◆ **WHAT IS EXPECTED**
Every entry has to be restated word for word.

◆ **MATERIAL FOR THIS EXERCISE**
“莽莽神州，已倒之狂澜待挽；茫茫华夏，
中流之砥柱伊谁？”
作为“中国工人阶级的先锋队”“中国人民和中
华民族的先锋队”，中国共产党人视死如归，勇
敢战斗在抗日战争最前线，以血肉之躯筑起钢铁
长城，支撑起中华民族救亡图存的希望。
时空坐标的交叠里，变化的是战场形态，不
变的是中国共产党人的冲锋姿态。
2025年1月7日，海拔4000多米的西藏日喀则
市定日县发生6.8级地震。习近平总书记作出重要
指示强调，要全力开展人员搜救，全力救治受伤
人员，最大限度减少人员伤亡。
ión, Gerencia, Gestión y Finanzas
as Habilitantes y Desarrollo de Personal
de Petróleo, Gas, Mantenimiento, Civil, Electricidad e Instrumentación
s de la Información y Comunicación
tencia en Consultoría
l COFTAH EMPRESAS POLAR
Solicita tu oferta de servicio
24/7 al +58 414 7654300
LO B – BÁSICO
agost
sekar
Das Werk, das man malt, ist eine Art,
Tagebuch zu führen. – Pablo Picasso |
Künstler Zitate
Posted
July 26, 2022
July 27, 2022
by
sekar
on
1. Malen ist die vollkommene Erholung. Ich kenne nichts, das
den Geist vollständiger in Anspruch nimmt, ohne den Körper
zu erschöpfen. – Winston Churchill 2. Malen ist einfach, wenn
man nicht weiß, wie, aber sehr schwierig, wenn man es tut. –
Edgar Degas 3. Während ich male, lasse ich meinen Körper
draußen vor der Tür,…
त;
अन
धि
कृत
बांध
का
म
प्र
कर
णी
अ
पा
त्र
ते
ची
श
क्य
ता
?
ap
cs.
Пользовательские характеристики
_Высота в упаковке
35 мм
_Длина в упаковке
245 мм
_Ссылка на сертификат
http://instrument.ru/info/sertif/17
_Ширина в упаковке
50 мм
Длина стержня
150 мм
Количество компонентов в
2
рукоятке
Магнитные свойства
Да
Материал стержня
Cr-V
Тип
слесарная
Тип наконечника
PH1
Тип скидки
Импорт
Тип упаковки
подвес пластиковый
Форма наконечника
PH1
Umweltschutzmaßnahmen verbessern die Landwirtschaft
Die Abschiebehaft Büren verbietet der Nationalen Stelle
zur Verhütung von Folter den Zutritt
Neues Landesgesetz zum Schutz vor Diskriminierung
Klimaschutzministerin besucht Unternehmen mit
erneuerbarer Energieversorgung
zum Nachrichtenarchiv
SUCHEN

◆ **OUTPUT BELOW**
“莽莽神州，已倒之狂澜待挽；茫茫华夏，
中流之砥柱伊谁？”
作为“中国工人阶级的先锋队”“中国人民和中
华民族的先锋队”，中国共产党人视死如归，勇
敢战斗在抗日战争最前线，以血肉之躯筑起钢铁
长城，支撑起中华民族救亡图存的希望。
时空坐标的交叠里，变化的是战场形态，不
变的是中国共产党人的冲锋姿态。
2025年1月7日，海拔4000多米的西藏日喀则
市定日县发生6.8级地震。习近平总书记作出重要
指示强调，要全力开展人员搜救，全力救治受伤
人员，最大限度减少人员伤亡。
ión, Gerencia, Gestión y Finanzas
as Habilitantes y Desarrollo de Personal
de Petróleo, Gas, Mantenimiento, Civil, Electricidad e Instrumentación
s de la Información y Comunicación
tencia en Consultoría
l COFTAH EMPRESAS POLAR
Solicita tu oferta de servicio
24/7 al +58 414 7654300
LO B – BÁSICO
agost
sekar
Das Werk, das man malt, ist eine Art,
Tagebuch zu führen. – Pablo Picasso |
Künstler Zitate
Posted
July 26, 2022
July 27, 2022
by
sekar
on
1. Malen ist die vollkommene Erholung. Ich kenne nichts, das
den Geist vollständiger in Anspruch nimmt, ohne den Körper
zu erschöpfen. – Winston Churchill 2. Malen ist einfach, wenn
man nicht weiß, wie, aber sehr schwierig, wenn man es tut. –
Edgar Degas 3. Während ich male, lasse ich meinen Körper
draußen vor der Tür,…
त;
अन
धि
कृत
बांध
का
म
प्र
कर
णी
अ
पा
त्र
ते
ची
श
क्य
ता
?
ap
cs.
Пользовательские характеристики
_Высота в упаковке
35 мм
_Длина в упаковке
245 мм
_Ссылка на сертификат
http://instrument.ru/info/sertif/17
_Ширина в упаковке
50 мм
Длина стержня
150 мм
Количество компонентов в
2
рукоятке
Магнитные свойства
Да
Материал стержня
Cr-V
Тип
слесарная
Тип наконечника
PH1
Тип скидки
Импорт
Тип упаковки
подвес пластиковый
Форма наконечника
PH1
Umweltschutzmaßnahmen verbessern die Landwirtschaft
Die Abschiebehaft Büren verbietet der Nationalen Stelle
zur Verhütung von Folter den Zutritt
Neues Landesgesetz zum Schutz vor Diskriminierung
Klimaschutzministerin besucht Unternehmen mit
erneuerbarer Energieversorgung
zum Nachrichtenarchiv
SUCHEN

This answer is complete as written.